直人は両手を静かに下に下げる動作を亜沙美に見せた。


「う、うんうん…」

「はい、深呼吸」

直人と亜沙美は二人で深呼吸した。



「落ち着きました?」

「うん、ありがと」

亜沙美は胸の辺りに手をあててから直人を見た。



「で、どうしますか?」

「そうだね、それはさすがに悪い…」

その時、亜沙美の携帯が鳴った。


「あっ、お母さん、ちょっと出ていい?」

「はい」



「もしもし?うん、えっ?うん……。うん、だからちゃんと連れていくって言ってるじゃない!」


直人はえっ?という表情をした。


だが亜沙美は直人を見ていなかった。


「うん、じゃあそのお店で挨拶ね、わかった、はい、じゃあね」

亜沙美は電話を切った。



亜沙美はふーっと息を吹いたあとにゆっくりと直人を見たあと、今度はゆっくりと目を逸らしながら

「……あの、……ごめんなさい」

どこを見ているのかわからない目線のまま直人に謝った。



「いやいやいや!!今言えましたって!嘘でしたとか別れたとか最悪の場合彼氏に用事があるでも」

直人は再度立ち上がった。


「嘘や別れたとか言ったらお見合いだし、彼氏に用事があるなんて言ったらそんな奴とは別れてお見合いしろって事にならない!?」

亜沙美は泣き顔で直人に訴える。



直人の表情は曇った。

「…ごもっともです」

そしてまた座った。


「でしょ?お願い!!彼氏のフリして実家に一緒に来て!!」

亜沙美は手を合わせてお願いした。


「わかりました、わかりましたよ。行きます」

また後頭部をかきながら答える直人。



亜沙美は笑顔になり

「ほんと?ほんとに?」

亜沙美は直人の両肩を掴み、グラングラン揺らした。



「はい…、行きますから…」

直人の頭は前後に大きく揺れている。


「ありがとう!!…じゃあ細かいことはメールしておくから読んでおいてね」

「わかりました…」


亜沙美は立ち上がり会議室を出る為に歩きだした、その表情はしてやったりの悪い顔だった。
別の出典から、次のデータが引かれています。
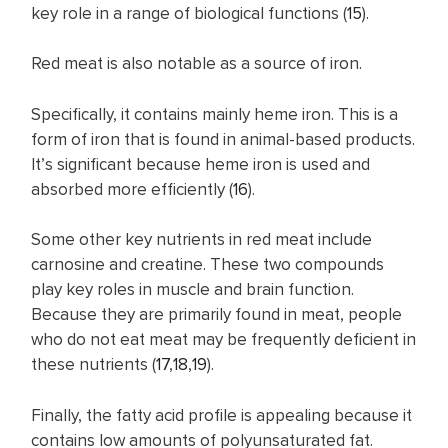
key role in a range of biological functions (
15
).
Red meat is also notable as a source of iron.
Specifically, it contains mainly heme iron. This is a
form of iron that is found in animal-based products.
It’s significant because heme iron is used and
absorbed more efficiently (
16
).
Some other key nutrients in red meat include
carnosine and creatine. These two compounds
play key roles in muscle and brain function.
Because they are primarily found in meat, people
who do not eat meat may be frequently deficient in
these nutrients (
17
,
18
,
19
).
Finally, the fatty acid profile is appealing because it
contains low amounts of polyunsaturated fat.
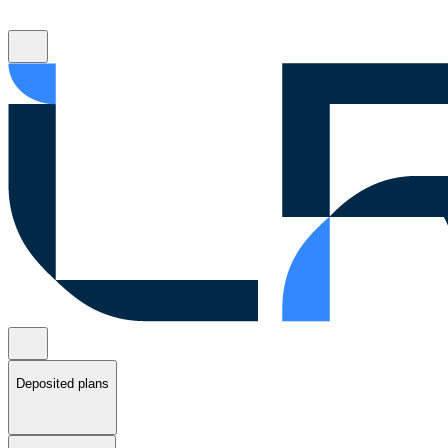
Deposited plans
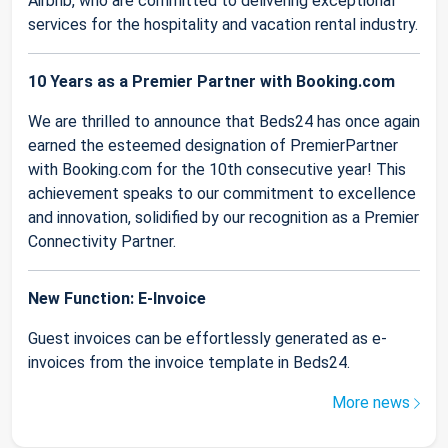
Airbnb, who are committed to delivering exceptional
services for the hospitality and vacation rental industry.
10 Years as a Premier Partner with Booking.com
We are thrilled to announce that Beds24 has once again
earned the esteemed designation of PremierPartner
with Booking.com for the 10th consecutive year! This
achievement speaks to our commitment to excellence
and innovation, solidified by our recognition as a Premier
Connectivity Partner.
New Function: E-Invoice
Guest invoices can be effortlessly generated as e-
invoices from the invoice template in Beds24.
More news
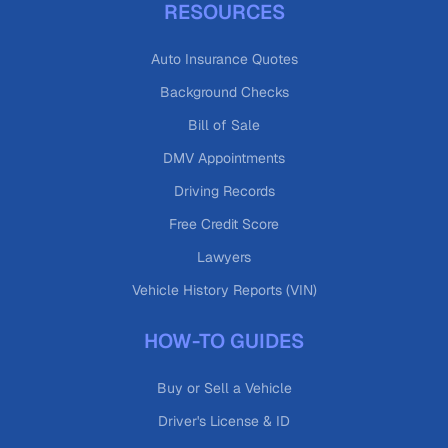
RESOURCES
Auto Insurance Quotes
Background Checks
Bill of Sale
DMV Appointments
Driving Records
Free Credit Score
Lawyers
Vehicle History Reports (VIN)
HOW-TO GUIDES
Buy or Sell a Vehicle
Driver's License & ID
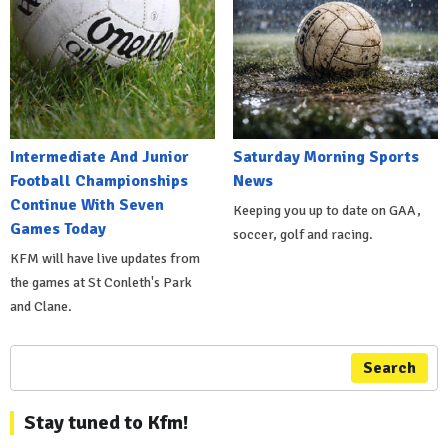
Intermediate And Junior
Saturday Morning Sports
Football Championships
News
Continue With Seven
Keeping you up to date on GAA,
Games Today
soccer, golf and racing.
KFM will have live updates from
the games at St Conleth's Park
and Clane.
Search
Stay tuned to Kfm!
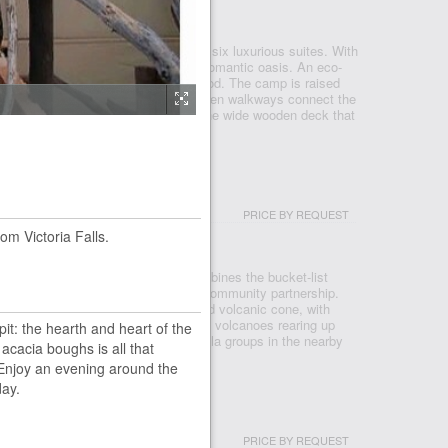
KAVANGO DELTA
amp is our smallest camp with only six luxurious suites. With
eds on your private deck, this is a romantic oasis. An eco-
uilt using only commercially grown wood. The camp is raised
t water of the Boro River while wooden walkways connect the
ury rooms. The swimming pool and the wide wooden deck that
PRICE BY REQUEST
om Victoria Falls.
CANOES NP
ent to Volcanoes National Park, combines the bucket-list
pioneering vision of reforestation and community partnership.
 the natural amphitheatre of an eroded volcanic cone, with
he peaks of the Bisoke and Karisimbi volcanoes rearing up
pit: the hearth and heart of the
forests. Encountering one of the gorilla groups in the nearby
 acacia boughs is all that
Enjoy an evening around the
day.
PRICE BY REQUEST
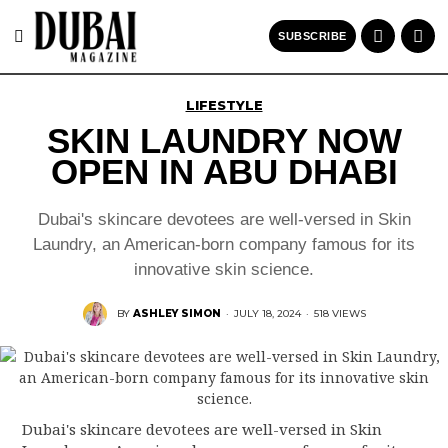
SUBSCRIBE
LIFESTYLE
SKIN LAUNDRY NOW
OPEN IN ABU DHABI
Dubai's skincare devotees are well-versed in Skin
Laundry, an American-born company famous for its
innovative skin science.
BY
ASHLEY SIMON
·
JULY 18, 2024
·
518 VIEWS
Dubai's skincare devotees are well-versed in Skin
そう、亜沙美は直人が好きだった、しかし素直になることが出来ずに何故か一計を講じるというどちらかと言えば面倒な方法を選んだ。

今回の一連の流れは実は母親からの電話以外は亜沙美の計算通りだった。

亜沙美は母親からの電話さえもしたたかに利用した。



亜沙美が会議室を出たあと、直人は頬をかきながら今の時間の亜沙美を思いだしてヘラヘラした。


「今の竹下さん、めっちゃ可愛かったなぁ、それにしても彼氏のフリか。そのまま結婚とかなっちゃうかな。だったらいいなぁ……」


そう、直人は亜沙美が好きだった。どんなときも亜沙美に付いていったのはその為であり、亜沙美の為なら何でも出来ると自負している。

しかしなかなか言い出せずどうしようか迷っていたところだった。


ここに端から見たら奇妙なお互い好き同士両思いのフェイクカップルが誕生した。